◆ What is expected ◆
Rewrite the listing below with every "Sign in" changed to "Log in" and nothing else altered. Omit the pictures from your answer.

-- Opening Marker --

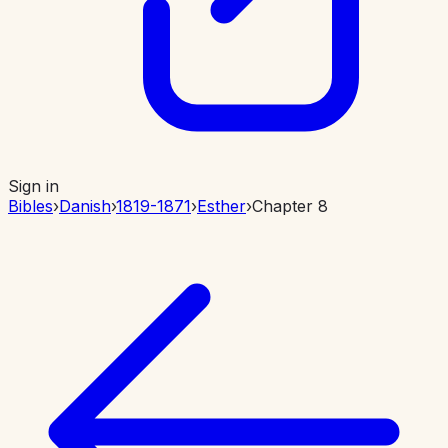
Sign in
Bibles
›
Danish
›
1819-1871
›
Esther
›
Chapter 8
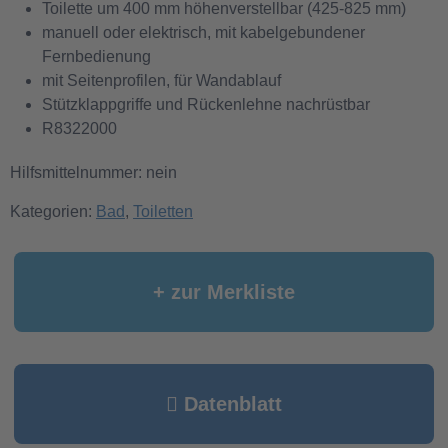
Toilette um 400 mm höhenverstellbar (425-825 mm)
manuell oder elektrisch, mit kabelgebundener
Fernbedienung
mit Seitenprofilen, für Wandablauf
Stützklappgriffe und Rückenlehne nachrüstbar
R8322000
Hilfsmittelnummer: nein
Kategorien:
Bad
,
Toiletten
+ zur Merkliste
Datenblatt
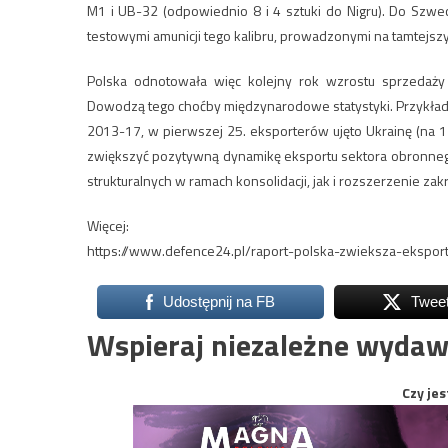
M1 i UB-32 (odpowiednio 8 i 4 sztuki do Nigru). Do Szwecj
testowymi amunicji tego kalibru, prowadzonymi na tamtejsz
Polska odnotowała więc kolejny rok wzrostu sprzedaży 
Dowodzą tego choćby międzynarodowe statystyki. Przykłado
2013-17, w pierwszej 25. eksporterów ujęto Ukrainę (na 11 
zwiększyć pozytywną dynamikę eksportu sektora obronnego
strukturalnych w ramach konsolidacji, jak i rozszerzenie z
Więcej:
https://www.defence24.pl/raport-polska-zwieksza-eksport
Udostępnij na FB
Twee
Wspieraj niezależne wydaw
Czy jes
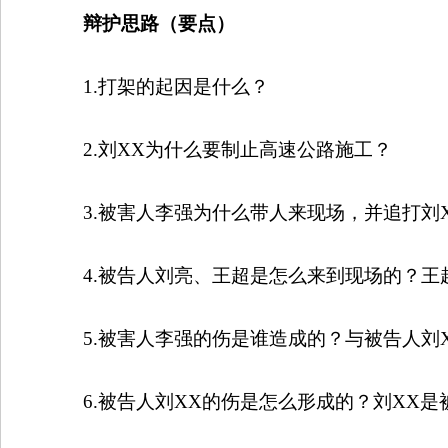
辩护思路（要点）
1.
打架的起因是什么？
2.
刘
XX
为什么要制止高速公路施工？
3.
被害人李强为什么带人来现场，并追打刘
4.
被告人刘亮、王超是怎么来到现场的？王
5.
被害人李强的伤是谁造成的？与被告人刘
6.
被告人刘
XX
的伤是怎么形成的？刘
XX
是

-- Closing Marker --

◆ Reply to the task ◆
Log in
Bibles
›
Danish
›
1819-1871
›
Esther
›
Chapter 8
Toilette um 400 mm höhenverstellbar (425-825 mm)
manuell oder elektrisch, mit kabelgebundener
Fernbedienung
mit Seitenprofilen, für Wandablauf
Stützklappgriffe und Rückenlehne nachrüstbar
R8322000
Hilfsmittelnummer: nein
Kategorien:
Bad
,
Toiletten
+ zur Merkliste
Datenblatt
M1 i UB-32 (odpowiednio 8 i 4 sztuki do Nigru). Do Szwecj
testowymi amunicji tego kalibru, prowadzonymi na tamtejsz
Polska odnotowała więc kolejny rok wzrostu sprzedaży 
Dowodzą tego choćby międzynarodowe statystyki. Przykłado
2013-17, w pierwszej 25. eksporterów ujęto Ukrainę (na 11 
zwiększyć pozytywną dynamikę eksportu sektora obronnego
strukturalnych w ramach konsolidacji, jak i rozszerzenie z
Więcej:
https://www.defence24.pl/raport-polska-zwieksza-eksport
Udostępnij na FB
Twee
Wspieraj niezależne wydaw
Czy jes
辩护思路（要点）
1.
打架的起因是什么？
2.
刘
XX
为什么要制止高速公路施工？
3.
被害人李强为什么带人来现场，并追打刘
4.
被告人刘亮、王超是怎么来到现场的？王
5.
被害人李强的伤是谁造成的？与被告人刘
6.
被告人刘
XX
的伤是怎么形成的？刘
XX
是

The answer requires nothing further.